The suspect in an alkali attack in south London was convicted of a sex offence in 2018 and was later granted asylum after applying three times.
Police are looking for Abdul Shakoor Ezedi, 35, who was last seen in north London on Wednesday evening.
A mother and her three-year-old daughter hurt by the corrosive substance could have suffered "life-changing" injuries in the attack.
Police have warned people not to approach Ezedi and to instead call 999.
The 31-year-old woman and her daughter remain in hospital, along with her older daughter, eight.
Five police officers were injured as they responded, as were four members of the public who tried to help.
The attack took place near Clapham Common at about 19:25 on Wednesday.
The suspect attempted to escape the scene in a car but crashed into a stationary vehicle, then ran.
Ezedi was convicted of one charge of sexual assault and one of exposure in 2018, before being granted asylum in 2021 or 2022.
He received a nine-week jail term suspended for two years for the sexual assault and, for the exposure, 36 weeks' imprisonment to be served consecutively, also suspended for two years.
The Met Police earlier issued an image of him showing facial injuries.
It was taken at a Tesco Express shop on Caledonian Road, north London, at 20:48 GMT on Wednesday - about 5.4 miles (8.7 km) away from the alkali attack on Lessar Avenue in Clapham.
BBC News understands that Ezedi arrived in the UK by lorry in 2016, having travelled from Afghanistan.
His suspended prison sentence for the sexual offence, passed down at Newcastle Crown Court, included an unpaid work order.
Once that was complete in 2020, Ezedi was discharged from probation supervision.
His asylum application was twice turned down - the second time was after he said he had converted to Christianity, meaning he would have been at risk if he returned to Afghanistan.
On his third attempt, a priest wrote a letter vouching for his conversion, and his asylum claim was granted.
This case is being pointed out by some in the Home Office as an example of the frustration they have with the asylum tribunal system, that people are granted asylum despite having convictions in the UK.
Current rules mean anyone sentenced to more than two years in prison is not eligible for asylum. In 2022, this was decreased to one year.
However, those who work with asylum seekers point that you can still be at risk in your home country - and therefore a genuine refugee - even if you have a conviction in the UK.
Police believe Ezedi is known to the family, but said they were not yet clear on their exact relationship.
At a news conference, Supt Gabriel Cameron said he had "no idea" what Ezedi's motivation may have been, but that he was "wholeheartedly confident" he would be caught.
He said Ezedi is believed to be from the Newcastle area, and the car left at the scene, a Hyundai, belonged to him.
Supt Cameron said the suspect was last seen in Caledonian Road.

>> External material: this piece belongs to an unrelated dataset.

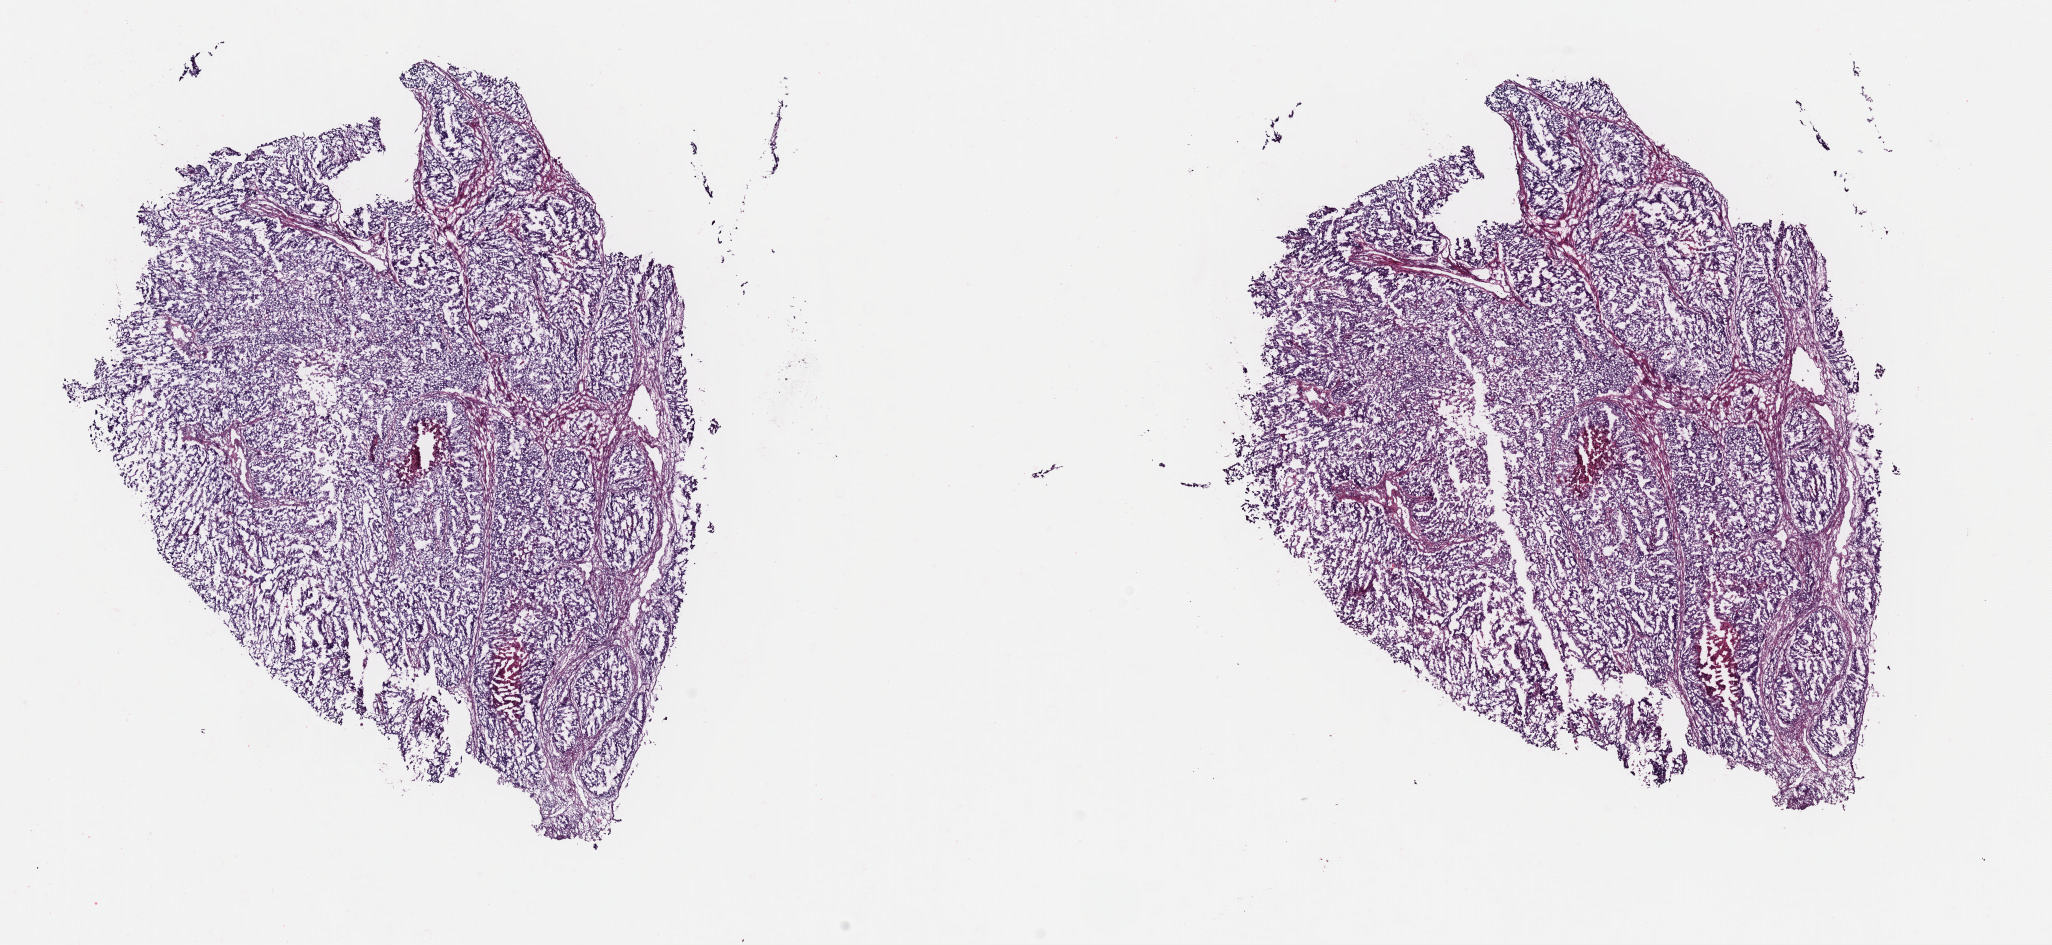
H&E whole-slide image, shown as a low-resolution overview of the whole scanned area (about 16.2 x 7.5 mm, slide scanned at 40x); frozen section from the top of the tissue portion; sample: primary tumour, uterus. Female, age 60 years at initial diagnosis. Histologic grade: G3 (poorly differentiated). Slide review estimates, as recorded: tumour cells 90%, tumour nuclei 94%, normal cells 3%, stromal cells 3%, necrosis 4%. Infiltration values recorded for this section: lymphocyte infiltration 1%, monocyte infiltration 0%, neutrophil infiltration 1%.
* FIGO stage: IIIC
* pathologic diagnosis: Serous cystadenocarcinoma, NOS (endometrium)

There was a heightened police presence in that area - close to London's King's Cross station - on Thursday afternoon, including unmarked cars with blue sirens and police vans.
Twelve people in total were hurt in the attack, including five police officers who attended the scene. Out of four members of the public who tried to help, three went to hospital with injuries - two women in their 30s and one in her 50s.
Police say they "bravely came to the aid of the family" and have now been discharged from hospital.
The London Ambulance Service said it sent three ambulance crews to the scene after receiving a call about an incident near Clapham Common just before 19:30.
A man in his 50s declined medical treatment for minor injuries. Five officers who were injured as they responded to the attack have left hospital after receiving treatment.
Some of the burns the mother and her daughters suffered in the attack were "quite substantial", Met Police chief Sir Mark Rowley told BBC Radio London.
One witness earlier said the mother cried "I can't see, I can't see" as he tried to help.
Police have urged any members of the public who saw what happened to call 101 quoting reference CAD 7790/31Jan.
Officers have also asked local residents and drivers to check their doorbell and dash cameras for any footage that might have captured a man fleeing the area.
The MP for the area in which the attack took place, Labour's Bell Ribeiro-Addy, said the incident had been "absolutely awful" for local people, and was a symptom of a society that "normalises violence against women and girls".
The former chief constable of Northumbria Police, who organised the manhunt for murderer Raoul Moat in July 2010, explained the involvement of multiple police forces from across the country.
Sue Sim told BBC Radio 5 Live: "I had over 23 different forces working with me up in Northumbria. When British policing works together, there is nothing better than that for catching criminality.
"British Transport Police (BTP) will be involved, Northumbria Police... because that is where he [Ezedi] is known to live.
"There will be information sent around to all forces with officers being urged on their daily briefings to keep an eye open for this man.
"Officers will be trawling through all the CCTV in any of the stations, in the area; checking up on any relatives and friends and making sure they track this man.
"The Met will make sure he is caught and put before the courts."
Former immigration minister Robert Jenrick said it was "not a great surprise" to hear that Ezedi had been granted asylum after claiming to have converted to Christianity.
He said there were often cases of asylum applicants presenting as Christian converts, "aided and abetted by often well-meaning but naïve vicars and priests".